Kenya: Une enquête sur un meurtre mettant en cause des militaires britanniques rouverte

Soldat britannique

L'armée britannique a-t-elle fermé les yeux sur le meurtre d'une jeune kényane par l'un de ses soldats ? La question suscite une vive émotion dans le pays.

La disparition de la jeune femme remonte à 2012 mais la justice a décidé cette semaine de rouvrir l'enquête après que plusieurs soldats britanniques ont affirmé dans la presse anglaise que l'auteur du meurtre était un de leurs camarades et que son nom était un secret de polichinelle, connu depuis longtemps de leur hiérarchie.

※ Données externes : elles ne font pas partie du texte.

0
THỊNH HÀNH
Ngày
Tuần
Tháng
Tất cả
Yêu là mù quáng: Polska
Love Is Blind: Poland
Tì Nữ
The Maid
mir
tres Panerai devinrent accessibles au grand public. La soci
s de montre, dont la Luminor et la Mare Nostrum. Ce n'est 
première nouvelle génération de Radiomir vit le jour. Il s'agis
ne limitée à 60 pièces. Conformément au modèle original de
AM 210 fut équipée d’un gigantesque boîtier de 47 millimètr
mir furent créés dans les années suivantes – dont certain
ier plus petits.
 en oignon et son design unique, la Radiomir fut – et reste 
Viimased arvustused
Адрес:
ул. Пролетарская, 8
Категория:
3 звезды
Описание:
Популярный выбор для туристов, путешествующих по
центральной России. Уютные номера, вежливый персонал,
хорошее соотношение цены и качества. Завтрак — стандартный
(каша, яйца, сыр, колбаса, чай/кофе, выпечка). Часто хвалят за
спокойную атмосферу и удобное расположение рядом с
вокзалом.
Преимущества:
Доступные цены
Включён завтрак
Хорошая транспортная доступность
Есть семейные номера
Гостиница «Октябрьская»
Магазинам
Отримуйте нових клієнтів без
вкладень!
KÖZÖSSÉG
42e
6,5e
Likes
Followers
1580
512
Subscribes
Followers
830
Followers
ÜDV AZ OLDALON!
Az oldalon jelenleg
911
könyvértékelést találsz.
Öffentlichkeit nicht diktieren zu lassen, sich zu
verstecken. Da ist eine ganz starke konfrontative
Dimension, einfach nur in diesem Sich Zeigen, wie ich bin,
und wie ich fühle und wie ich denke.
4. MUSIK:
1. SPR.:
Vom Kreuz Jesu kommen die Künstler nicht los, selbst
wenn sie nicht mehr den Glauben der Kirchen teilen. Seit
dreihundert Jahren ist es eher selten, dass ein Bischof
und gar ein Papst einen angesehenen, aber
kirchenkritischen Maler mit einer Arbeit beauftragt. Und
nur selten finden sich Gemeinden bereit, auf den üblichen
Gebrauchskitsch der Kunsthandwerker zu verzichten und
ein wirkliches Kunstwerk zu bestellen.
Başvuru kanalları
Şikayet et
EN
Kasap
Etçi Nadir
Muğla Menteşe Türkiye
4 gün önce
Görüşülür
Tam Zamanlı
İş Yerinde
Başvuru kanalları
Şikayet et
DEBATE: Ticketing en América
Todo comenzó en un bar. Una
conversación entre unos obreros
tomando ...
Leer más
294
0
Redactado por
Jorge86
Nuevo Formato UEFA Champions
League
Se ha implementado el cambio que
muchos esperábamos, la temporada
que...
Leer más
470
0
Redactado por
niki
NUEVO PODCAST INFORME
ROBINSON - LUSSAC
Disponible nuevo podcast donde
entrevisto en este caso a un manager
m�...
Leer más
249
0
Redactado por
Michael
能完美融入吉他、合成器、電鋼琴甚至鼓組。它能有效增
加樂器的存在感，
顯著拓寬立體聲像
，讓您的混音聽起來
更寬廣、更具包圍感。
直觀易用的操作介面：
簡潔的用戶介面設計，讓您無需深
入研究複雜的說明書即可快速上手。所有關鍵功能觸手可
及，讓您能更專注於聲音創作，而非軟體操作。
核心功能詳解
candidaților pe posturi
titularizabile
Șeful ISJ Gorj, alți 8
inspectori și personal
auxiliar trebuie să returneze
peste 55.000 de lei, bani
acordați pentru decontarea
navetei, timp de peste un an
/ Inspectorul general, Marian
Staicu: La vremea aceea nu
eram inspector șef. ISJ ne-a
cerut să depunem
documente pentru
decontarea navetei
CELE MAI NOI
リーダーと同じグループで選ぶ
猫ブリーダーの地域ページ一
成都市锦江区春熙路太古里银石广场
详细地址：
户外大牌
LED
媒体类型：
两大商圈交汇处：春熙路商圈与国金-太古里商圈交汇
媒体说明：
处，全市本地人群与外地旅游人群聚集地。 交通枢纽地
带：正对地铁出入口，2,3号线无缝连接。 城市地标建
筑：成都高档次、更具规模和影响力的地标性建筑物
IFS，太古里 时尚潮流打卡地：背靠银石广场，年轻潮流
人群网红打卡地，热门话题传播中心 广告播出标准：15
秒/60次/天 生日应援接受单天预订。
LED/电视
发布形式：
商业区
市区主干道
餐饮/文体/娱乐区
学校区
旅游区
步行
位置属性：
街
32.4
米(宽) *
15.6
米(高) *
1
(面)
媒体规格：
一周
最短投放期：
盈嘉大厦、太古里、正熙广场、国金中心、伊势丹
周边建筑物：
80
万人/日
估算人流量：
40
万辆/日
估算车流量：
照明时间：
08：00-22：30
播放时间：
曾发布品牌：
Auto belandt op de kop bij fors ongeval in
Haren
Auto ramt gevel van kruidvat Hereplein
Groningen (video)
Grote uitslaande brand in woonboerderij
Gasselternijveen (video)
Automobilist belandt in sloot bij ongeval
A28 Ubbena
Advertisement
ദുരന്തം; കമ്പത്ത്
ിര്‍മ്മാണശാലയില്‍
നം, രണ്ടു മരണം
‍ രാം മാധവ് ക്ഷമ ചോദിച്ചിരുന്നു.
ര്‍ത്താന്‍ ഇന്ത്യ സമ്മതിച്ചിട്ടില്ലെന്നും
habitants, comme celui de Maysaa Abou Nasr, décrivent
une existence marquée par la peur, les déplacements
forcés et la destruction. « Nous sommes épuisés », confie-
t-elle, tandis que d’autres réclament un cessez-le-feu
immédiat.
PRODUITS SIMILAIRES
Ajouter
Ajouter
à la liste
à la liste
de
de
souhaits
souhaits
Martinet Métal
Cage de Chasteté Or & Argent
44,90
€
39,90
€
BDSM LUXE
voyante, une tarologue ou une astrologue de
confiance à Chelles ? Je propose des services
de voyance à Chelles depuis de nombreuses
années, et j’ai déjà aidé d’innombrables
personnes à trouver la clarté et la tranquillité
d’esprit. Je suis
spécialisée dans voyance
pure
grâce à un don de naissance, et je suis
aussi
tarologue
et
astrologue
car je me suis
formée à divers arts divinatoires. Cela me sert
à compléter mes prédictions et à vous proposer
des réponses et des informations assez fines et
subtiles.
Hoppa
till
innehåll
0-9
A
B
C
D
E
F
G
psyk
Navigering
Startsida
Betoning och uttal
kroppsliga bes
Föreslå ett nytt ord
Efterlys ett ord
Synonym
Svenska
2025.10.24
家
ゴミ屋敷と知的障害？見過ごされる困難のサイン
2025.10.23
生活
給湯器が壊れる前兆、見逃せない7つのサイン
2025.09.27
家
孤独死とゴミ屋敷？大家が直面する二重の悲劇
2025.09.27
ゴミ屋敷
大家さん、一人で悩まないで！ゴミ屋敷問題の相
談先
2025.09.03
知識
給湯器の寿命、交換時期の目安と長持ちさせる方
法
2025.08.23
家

C'est en mars 2012 que le corps d'Agnès Wanjiru, 21 ans, est découvert dans une fosse septique dans les faubourgs de Nanyuki, au nord de Nairobi. La dernière fois que la jeune femme a été vue vivante, elle était en compagnie d'un soldat britannique. L'ancienne puissance coloniale dispose d'une base militaire dans la ville.

Une enquête est ouverte. Elle ne donne officiellement aucun résultat, mais en octobre dernier, des révélations publiées dans le Sunday Times relancent l'affaire. Plusieurs militaires interrogés par l'hebdomadaire britannique y affirment que le meurtrier est un de leurs camarades, qu'il leur aurait avoué avoir tué la jeune fille le soir-même du crime, avant de leur montrer le corps. Ils affirment également avoir aussitôt dénoncé le meurtre auprès de leur hiérarchie, qui n'aurait donné aucune suite.

La coopération militaire entre les deux pays en question

Depuis, l'officier mis en cause a quitté le Kenya et vit chez lui en Angleterre. Londres ne cache pas son embarras. Et multiplie les déclarations pour assurer Nairobi de sa pleine volonté à coopérer à l'enquête qui a été rouverte.

Mercredi 3 novembre, le ministre britannique des Forces armées s'est même rendu au Kenya. Il a promis que si « au terme des investigations des charges étaient retenues » contre un de ses militaires, Londres ferait tout pour faciliter des poursuites au Kenya. Il a également plaidé pour le maintien de la coopération militaire entre les deux pays, renouvelée à l'été dernier et que certains députés kényans ont menacé de remettre en cause.